The only thing worse than being blind is having sight, but no vision. —Helen Keller
Bayangkan sebuah dunia di mana kita tak dapat melihat.
Sebuah dunia di mana kebutaan merupakan suatu hal yang biasa, dan hanya sebagian kecil dari kita yang terpilih untuk diberikan anugerah berupa penglihatan.
Cukup sulit dibayangkan, bukan? Ya, sebagai manusia, kita sangat menggantungkan diri pada penglihatan kita. Faktanya, sekitar 80% informasi yang kita terima dari dunia luar berasal dari indra penglihat. Kalau kemampuan itu tiba-tiba hilang dan kita dipaksa untuk ‘tetap berfungsi’ dengan 20% sumber informasi sisanya, tentu merupakan suatu hal yang sangat asing dan menakutkan.
Bayangkan kalau kita terlahir tanpa mata.
Kamu terbangun dari tidur dan udara pagi yang segar segera menyapa indra penciummu, tetapi kegelapan tak juga hilang. Dunia masih seterang—atau segelap—biasanya. Kamu merentangkan tanganmu ke depan, meraba-raba tumpukan pakaian yang ada di dalam lemarimu, memilih salah satunya untuk dipakai hari ini, lalu melepas kancingnya satu demi satu sebelum kemudian memasangkannya ke tubuhmu dengan penuh perjuangan.
Kemudian pergilah kamu ke dapur, membuka kulkas dan mencari-cari, di manakah telur yang baru kamu beli diletakkan; beralih ke lemari di atas kompor untuk mencari sebungkus kopi; bergeser ke lemari di sebelahnya untuk mencari wajan; dan akhirnya beranjak ke depan kompor dan memutar kenop gas ke arah kiri, lalu merasakan kelegaan ketika kehangatan mulai terasa dan aroma gas mulai menggelitik indra penciummu.
Sulit dibayangkan, ya?
Photo by JC Gellidon on Unsplash
Sadar atau tidak, indra penglihat telah kita jadikan satu-satunya pegangan sampai-sampai kita lupa untuk mengoptimalkan penggunaan indra-indra lain yang juga Tuhan anugerahkan. Kita menjadi sangat terobsesi untuk mempercantik diri sendiri: melaparkan diri untuk mendapatkan validasi dari dunia luar, menghabiskan uang demi hal-hal yang sebenarnya kita nggak butuh-butuh amat demi bisa berbaur dengan orang-orang yang bahkan nggak kita sukai; semua hal yang kita lakukan demi menyesakkan diri ke dalam standar yang menurut masyarakat luas adalah cantik dan rupawan.

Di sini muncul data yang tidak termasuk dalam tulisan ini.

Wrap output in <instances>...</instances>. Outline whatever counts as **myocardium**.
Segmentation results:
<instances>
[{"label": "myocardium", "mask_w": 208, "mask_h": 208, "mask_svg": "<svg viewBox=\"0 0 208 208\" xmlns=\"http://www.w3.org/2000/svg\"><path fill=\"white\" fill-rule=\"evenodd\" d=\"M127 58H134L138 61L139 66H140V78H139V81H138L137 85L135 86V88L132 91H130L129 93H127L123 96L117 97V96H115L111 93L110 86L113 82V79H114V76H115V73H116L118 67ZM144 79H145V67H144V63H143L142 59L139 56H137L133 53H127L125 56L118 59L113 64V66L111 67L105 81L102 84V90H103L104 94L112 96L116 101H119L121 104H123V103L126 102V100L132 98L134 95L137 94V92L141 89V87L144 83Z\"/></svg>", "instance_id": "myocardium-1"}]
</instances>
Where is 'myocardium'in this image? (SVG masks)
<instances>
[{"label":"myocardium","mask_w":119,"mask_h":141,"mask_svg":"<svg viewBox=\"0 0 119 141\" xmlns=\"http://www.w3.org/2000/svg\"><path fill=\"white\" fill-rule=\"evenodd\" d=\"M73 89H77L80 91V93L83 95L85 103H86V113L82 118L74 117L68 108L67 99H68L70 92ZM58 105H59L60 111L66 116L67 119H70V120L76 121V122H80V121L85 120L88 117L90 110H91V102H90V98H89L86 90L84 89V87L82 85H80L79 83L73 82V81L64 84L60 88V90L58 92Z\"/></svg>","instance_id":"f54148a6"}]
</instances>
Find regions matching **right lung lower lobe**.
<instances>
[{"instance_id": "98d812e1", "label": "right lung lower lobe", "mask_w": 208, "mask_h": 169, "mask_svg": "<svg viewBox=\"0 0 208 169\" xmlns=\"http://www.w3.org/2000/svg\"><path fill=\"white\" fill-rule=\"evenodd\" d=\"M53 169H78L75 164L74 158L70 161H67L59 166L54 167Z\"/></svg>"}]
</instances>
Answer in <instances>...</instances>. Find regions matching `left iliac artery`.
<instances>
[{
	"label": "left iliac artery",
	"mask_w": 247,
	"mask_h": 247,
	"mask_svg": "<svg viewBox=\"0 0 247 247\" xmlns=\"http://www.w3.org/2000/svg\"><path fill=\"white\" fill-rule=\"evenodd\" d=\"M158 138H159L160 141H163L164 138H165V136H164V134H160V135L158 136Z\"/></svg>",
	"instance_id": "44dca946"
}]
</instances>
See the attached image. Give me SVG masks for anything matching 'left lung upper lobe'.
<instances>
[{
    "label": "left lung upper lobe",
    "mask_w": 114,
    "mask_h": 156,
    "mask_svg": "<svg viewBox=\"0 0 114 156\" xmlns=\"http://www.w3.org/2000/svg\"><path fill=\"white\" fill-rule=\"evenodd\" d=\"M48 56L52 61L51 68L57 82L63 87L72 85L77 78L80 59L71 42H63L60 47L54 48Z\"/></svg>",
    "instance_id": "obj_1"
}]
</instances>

Namun, kalau kita ingat-ingat lagi, sebenarnya: ...
kapankah terakhir kali kita mengundang seseorang ke dalam sebuah percakapan intim yang menyentuh hati?
kapan terakhir kali kita melakukan sesuatu untuk pertama kalinya?
terakhir kali kita membuat seseorang tertawa?
terakhir kali kita mengembara ke tempat-tempat baru?
terakhir kali kita meminjamkan telinga bagi orang lain dan mendengarkan keluh kesah mereka dengan sungguh-sungguh?
Photo by Amy Shamblen on Unsplash
Kita terlalu sibuk memoles kualitas fisik dan tampilan luar diri kita, sampai kita lupa bahwa kualitas diri kita yang ada di dalamnya adalah sama—bahkan mungkin jauh lebih penting daripada apa yang tampak oleh mata. Mungkin kita mesti belajar terlebih dahulu untuk mampu mengasihi orang lain dengan mata tertutup, agar dapat mengapresiasi bahwa kemampuan untuk mengasihi dengan mata terbuka ternyata merupakan suatu berkat yang luar biasa. Bukankah Rasul Paulus pun dalam 2 Korintus 5:7 mengatakan bahwa hidup kita ini bukanlah karena melihat, melainkan karena percaya?
—
Bayangkan sebuah dunia di mana kita tak dapat melihat.
Jika seluruh dunia itu buta,
berapakah orang yang akan kamu buat terkesan?
berapakah orang yang akan jatuh cinta padamu?
berapa banyakkah hati yang akan tersentuh olehmu?